But this applies only if we still have snapshots for these days. If you previously ran the command on 31 July, the 9 May snapshot would already have been deleted so it would end up keeping 31 April because that’s the one that’s left. And so on. In other words, it matters on what date you prune for the very first time.

Okay, but let’s continue the command. Next up is -keep 7:14. Now we’re looking at the snapshots older than 14 days (but younger than 70). We keep the youngest (which is the one from 5 August). The next one to keep is the one from 7 days earlier, so from 29 July. And so on. So pretty close to what we see in your calendar. (And the difference may be my fault. I probably shouldn’t keep the one from the 5th but rather the 4th. Doesn’t matter.)

Last step: Snapshots older than 1 day (but younger than 14 days). We keep one per day, which is exactly what your calendar shows.


#11

Nice “debug” @Christoph! :wink:

I think this is one of the main causes of confusion here in this topic.

Here is one point I have doubt about the prune command.

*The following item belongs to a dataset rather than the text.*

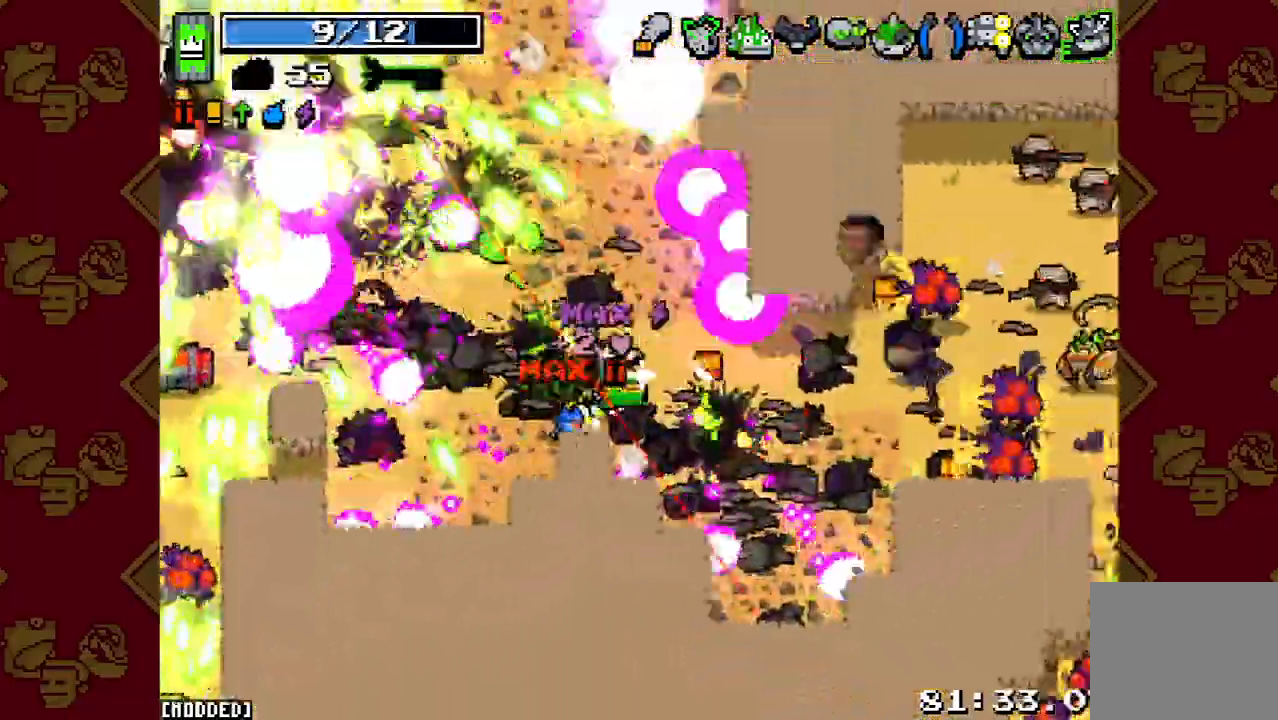
{"buttons": ["R2"], "left_stick": "down-right", "right_stick": "right", "button_events": [[33, "L1", "up"], [67, "R2", "down"], [167, "R2", "up"], [267, "R2", "down"], [367, "R2", "up"], [467, "R2", "down"]]}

I understand that the command will continue to search for revisions, even within the “boundary” of the previous larger “-keep”. And “it may” be that it finds a revision that fits the criteria of the second “-keep”, and erases it. I don’t know if it “respects” the previous keep “boundary” …


Do different prune -keep periods interfere with each other
#12

Thanks for the detailed response.

Yes, I was assuming the ‘hourly’ backup has been continuously happening for the entire duration covering the retention policy.

Yes, this is true. I was spoiled into thinking the retention policy by relative dates through the use of utilities like rsnapshot, some cloud provider like Linode gives you policies such as ‘weekly backup every Tuesday and daily backups for the last few days’ (which is more advanced than restic as you can define which day of the week instead of getting pegged as the last one of the week, which probably means Saturday) for their server instances and recently since restic also had similar approach into defining the policy.

While I understand the flexibility given by having only days as the unit to specify (with less complication for implementation), when it comes to dates, it may not work too well for people who would expect such relative date policies.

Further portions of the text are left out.